3-4.) Third, Kyl argues that it will be unfairly prejudiced if the motion is
granted given the contradictions in the proposed FAC and Tofba admitting that
it never had a contract with Kyl for freight services. (Opp’n, pp. 4-5.)
In reply, Tofba responds to these
arguments. (See Reply, pp. 1-4.)
The Court finds that insufficient
grounds exist to deny this motion. The Court will require an updated proposed
FAC from Plaintiff Tofba.
First, the motion and supporting
declaration from counsel sufficiently provide grounds for this Court to
understand the nature of the amendment proposed by Tofba. Second, to the extent
that the first cause of action is not sufficiently stated against Kyl, the
preferable practice would be to permit the amendment and have Kyl test the
legal sufficiency of the FAC’s claims by demurrer, motion for judgment on the
pleadings, or other appropriate proceedings. (Kittredge Sports Co. v.

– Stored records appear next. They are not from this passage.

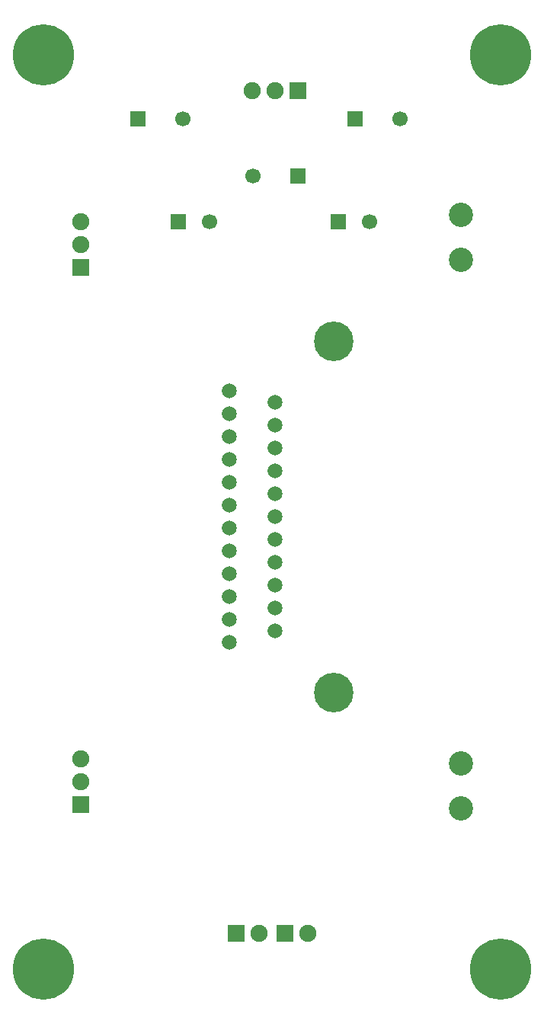
<source format=gbr>
G04 #@! TF.FileFunction,Soldermask,Bot*
%FSLAX46Y46*%
G04 Gerber Fmt 4.6, Leading zero omitted, Abs format (unit mm)*
G04 Created by KiCad (PCBNEW 4.0.5) date 07/10/18 11:51:24*
%MOMM*%
%LPD*%
G01*
G04 APERTURE LIST*
%ADD10C,0.100000*%
%ADD11C,4.400000*%
%ADD12C,6.800000*%
%ADD13C,1.700000*%
%ADD14R,1.700000X1.700000*%
%ADD15R,1.900000X1.900000*%
%ADD16C,1.900000*%
%ADD17O,1.900000X1.900000*%
%ADD18C,2.700000*%
%ADD19C,1.658000*%
G04 APERTURE END LIST*
D10*
D11*
X127127000Y-60264000D03*
X127127000Y-99264000D03*
D12*
X145720000Y-28400000D03*
X94920000Y-28400000D03*
X94920000Y-130000000D03*
X145720000Y-130000000D03*
D13*
X131135000Y-46990000D03*
D14*
X127635000Y-46990000D03*
D13*
X113355000Y-46990000D03*
D14*
X109855000Y-46990000D03*
X129540000Y-35560000D03*
D13*
X134540000Y-35560000D03*
D14*
X105410000Y-35560000D03*
D13*
X110410000Y-35560000D03*
D14*
X123190000Y-41910000D03*
D13*
X118190000Y-41910000D03*
D15*
X123190000Y-32385000D03*
D16*
X120650000Y-32385000D03*
X118110000Y-32385000D03*
D15*
X99060000Y-111760000D03*
D16*
X99060000Y-109220000D03*
X99060000Y-106680000D03*
D15*
X99060000Y-52070000D03*
D16*
X99060000Y-49530000D03*
X99060000Y-46990000D03*
D15*
X116320000Y-126000000D03*
D17*
X118860000Y-126000000D03*
D15*
X121780000Y-126000000D03*
D17*
X124320000Y-126000000D03*
D18*
X141275000Y-112180000D03*
X141275000Y-107180000D03*
X141275000Y-51220000D03*
X141275000Y-46220000D03*
D19*
X115570300Y-65774800D03*
X115569900Y-68317100D03*
X115569900Y-70858700D03*
X115570300Y-73399800D03*
X115570700Y-75940800D03*
X115570300Y-78483100D03*
X115570300Y-81024700D03*
X115570700Y-83565800D03*
X115570300Y-86106600D03*
X115569900Y-88648900D03*
X115569900Y-91190500D03*
X115570300Y-93731600D03*
X120650300Y-67044800D03*
X120649900Y-69587100D03*
X120649900Y-72128700D03*
X120650300Y-74669800D03*
X120650700Y-77210800D03*
X120650300Y-79753100D03*
X120650300Y-82294700D03*
X120650700Y-84835800D03*
X120650300Y-87376600D03*
X120649900Y-89918900D03*
X120649900Y-92460500D03*
M02*

</source>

Superior Court, supra, 213 Cal.App.3d at p. 1048.) Third, the Court
is unconvinced by Kyl’s prejudice arguments because the FAC still assigns liability
to Kyl as the actual trucking company that drove the trailer in which Tofba’s
good were housed and damaged.
Tofba’s motion is therefore
GRANTED.
Moreover, the Court finds that Kyl is incorrect to argue that IMC and Milestone Trailer Leasing should be added as direct defendants and not Does to the proposed FAC. Kyl argues that Tofba’s ability to add defendants to the action as Does is limited to circumstances where “the plaintiff is ignorant of the name of a defendant.” (Code Civ. Proc., § 474.) The Court rejects the implication of this argument. Here, Tofba may be aware of the names at this point, after discovery, but there is no showing that it was aware of the names of the defendants at the time it filed its initial complaint. (See Mot., Sine Decl., ¶¶ 4-5.) As such, use of Doe defendant procedures is appropriate.
Plaintiff Tofba International’s
Motion for Leave of Court to File First Amended Complaint is GRANTED, Subject
to Order, because the motion complies with California Rules of Court, rule
3.1324, subdivisions (a) and (b) and because the grounds advanced in opposition
by Defendant Kyl Construction, Inc. fail to convince the Court that relief is
not merited here.
The Court orders Tofba to file the
proposed FAC attached as Exhibit 1 to the motion WITHIN SEVEN CALENDAR DAYS.